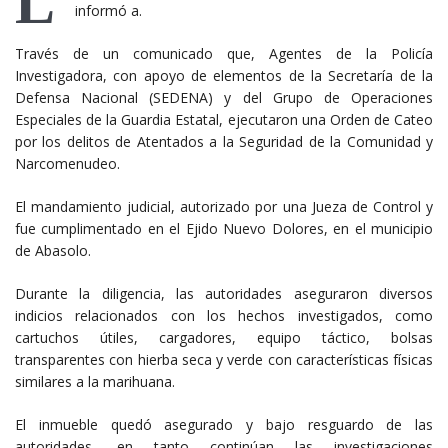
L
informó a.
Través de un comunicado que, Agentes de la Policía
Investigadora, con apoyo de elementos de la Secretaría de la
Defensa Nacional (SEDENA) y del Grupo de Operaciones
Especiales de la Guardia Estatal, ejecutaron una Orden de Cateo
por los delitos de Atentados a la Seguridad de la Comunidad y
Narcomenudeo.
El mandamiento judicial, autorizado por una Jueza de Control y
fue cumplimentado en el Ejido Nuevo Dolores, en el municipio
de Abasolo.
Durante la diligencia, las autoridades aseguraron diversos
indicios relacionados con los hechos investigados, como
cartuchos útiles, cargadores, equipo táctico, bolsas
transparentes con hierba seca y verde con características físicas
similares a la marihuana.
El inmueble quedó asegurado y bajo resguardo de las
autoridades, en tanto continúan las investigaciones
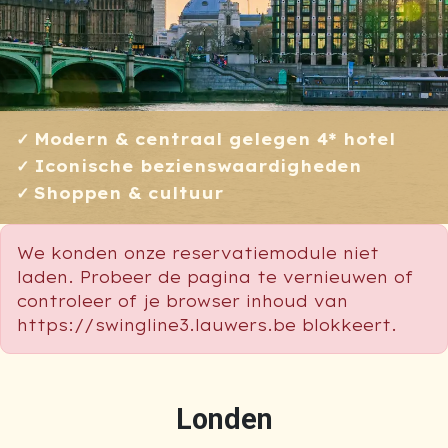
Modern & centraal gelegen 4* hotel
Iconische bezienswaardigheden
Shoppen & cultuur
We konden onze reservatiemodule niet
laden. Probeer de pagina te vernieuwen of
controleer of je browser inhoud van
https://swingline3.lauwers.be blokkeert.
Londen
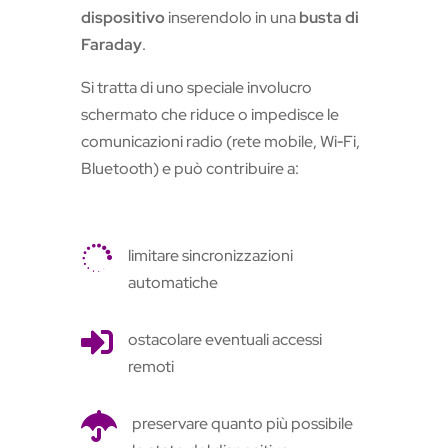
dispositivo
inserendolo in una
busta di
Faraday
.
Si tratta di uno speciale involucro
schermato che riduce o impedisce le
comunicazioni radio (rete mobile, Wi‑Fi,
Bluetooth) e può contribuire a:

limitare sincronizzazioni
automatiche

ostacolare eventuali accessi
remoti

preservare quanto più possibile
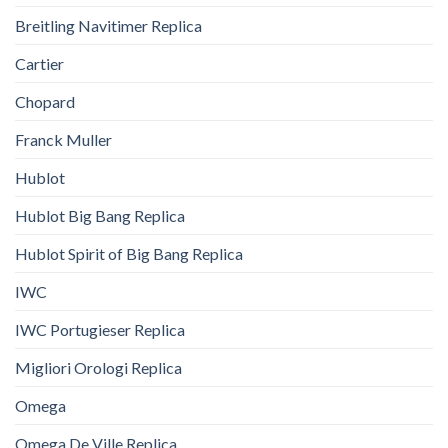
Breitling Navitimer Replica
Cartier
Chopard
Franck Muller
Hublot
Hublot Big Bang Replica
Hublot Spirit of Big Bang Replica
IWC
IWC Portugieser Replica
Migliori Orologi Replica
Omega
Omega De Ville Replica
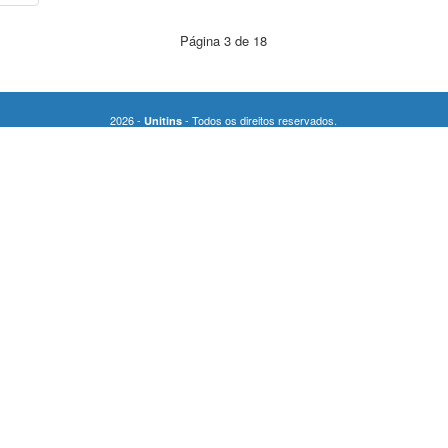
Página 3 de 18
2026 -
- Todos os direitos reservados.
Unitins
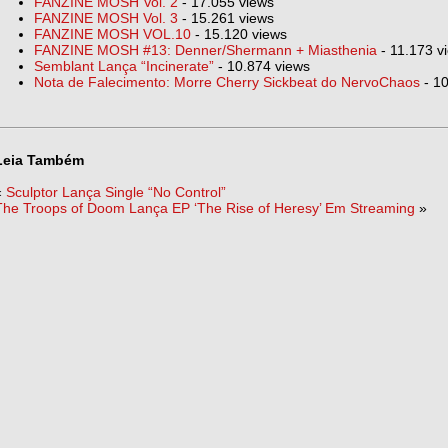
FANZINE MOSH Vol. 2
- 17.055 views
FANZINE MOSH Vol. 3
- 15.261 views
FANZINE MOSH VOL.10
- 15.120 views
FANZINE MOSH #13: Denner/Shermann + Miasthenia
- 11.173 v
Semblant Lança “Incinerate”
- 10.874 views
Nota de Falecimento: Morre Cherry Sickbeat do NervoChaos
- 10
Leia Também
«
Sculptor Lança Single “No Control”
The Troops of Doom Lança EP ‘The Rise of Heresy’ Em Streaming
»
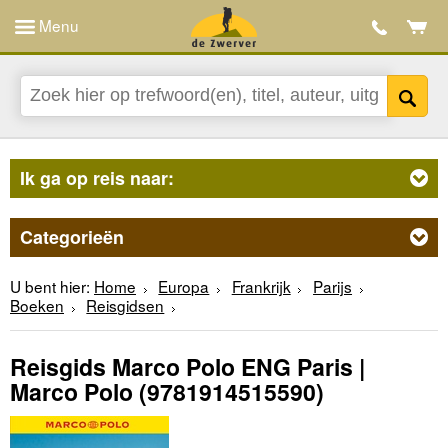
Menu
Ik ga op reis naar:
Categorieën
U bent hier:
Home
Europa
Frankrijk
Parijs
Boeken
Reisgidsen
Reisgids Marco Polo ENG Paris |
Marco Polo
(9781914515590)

........

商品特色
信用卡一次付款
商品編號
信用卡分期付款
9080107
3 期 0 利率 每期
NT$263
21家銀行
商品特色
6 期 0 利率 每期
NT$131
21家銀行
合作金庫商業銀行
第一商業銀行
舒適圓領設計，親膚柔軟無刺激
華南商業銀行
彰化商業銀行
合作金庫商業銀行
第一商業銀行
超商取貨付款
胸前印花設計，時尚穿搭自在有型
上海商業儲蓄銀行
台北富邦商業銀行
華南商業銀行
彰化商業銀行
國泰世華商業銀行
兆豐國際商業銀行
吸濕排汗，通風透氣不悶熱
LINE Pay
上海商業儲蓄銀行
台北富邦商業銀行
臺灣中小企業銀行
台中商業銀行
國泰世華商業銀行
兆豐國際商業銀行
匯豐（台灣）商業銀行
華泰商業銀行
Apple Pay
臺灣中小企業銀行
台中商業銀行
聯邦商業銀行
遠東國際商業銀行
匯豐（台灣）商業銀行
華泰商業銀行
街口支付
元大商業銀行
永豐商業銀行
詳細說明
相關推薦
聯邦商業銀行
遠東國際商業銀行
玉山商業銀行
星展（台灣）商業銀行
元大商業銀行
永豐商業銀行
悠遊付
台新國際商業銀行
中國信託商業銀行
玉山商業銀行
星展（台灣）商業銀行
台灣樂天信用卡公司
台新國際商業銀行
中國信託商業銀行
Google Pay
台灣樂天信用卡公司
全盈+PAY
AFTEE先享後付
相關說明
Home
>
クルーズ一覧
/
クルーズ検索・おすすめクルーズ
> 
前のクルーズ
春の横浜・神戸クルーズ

........

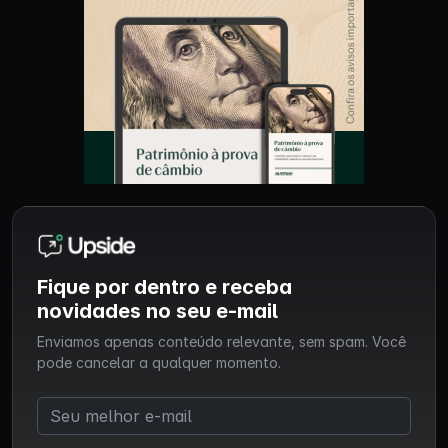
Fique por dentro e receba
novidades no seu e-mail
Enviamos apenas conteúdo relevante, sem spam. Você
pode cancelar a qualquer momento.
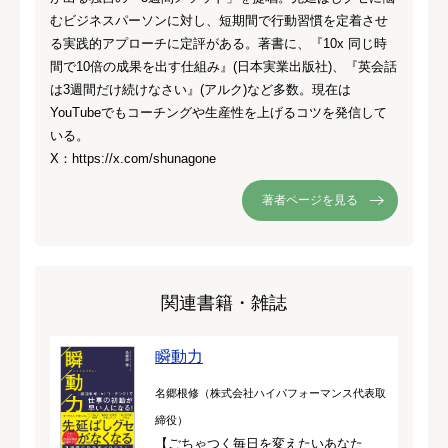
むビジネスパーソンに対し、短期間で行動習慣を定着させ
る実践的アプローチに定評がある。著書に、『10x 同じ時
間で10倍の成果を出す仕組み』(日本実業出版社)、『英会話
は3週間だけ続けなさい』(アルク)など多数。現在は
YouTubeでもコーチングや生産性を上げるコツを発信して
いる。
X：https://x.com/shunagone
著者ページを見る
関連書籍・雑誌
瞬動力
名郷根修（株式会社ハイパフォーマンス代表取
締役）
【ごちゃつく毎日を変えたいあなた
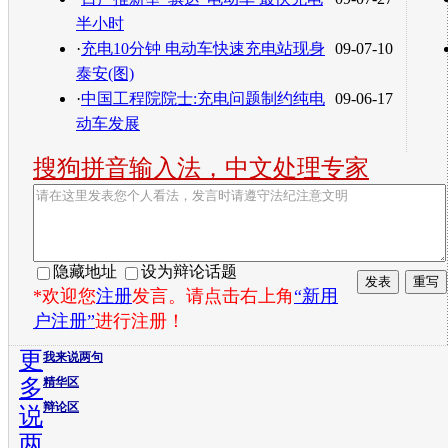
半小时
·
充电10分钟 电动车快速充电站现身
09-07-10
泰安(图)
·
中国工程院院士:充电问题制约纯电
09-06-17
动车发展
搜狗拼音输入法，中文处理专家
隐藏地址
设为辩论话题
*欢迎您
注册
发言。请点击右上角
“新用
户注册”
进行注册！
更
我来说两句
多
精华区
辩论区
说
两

........

WHAT IS NEEDED :: List each line of the listing above that contains the word "Bang".

OUTPUT FOR THIS EXERCISE ::
Hublot Big Bang Replica
Hublot Spirit of Big Bang Replica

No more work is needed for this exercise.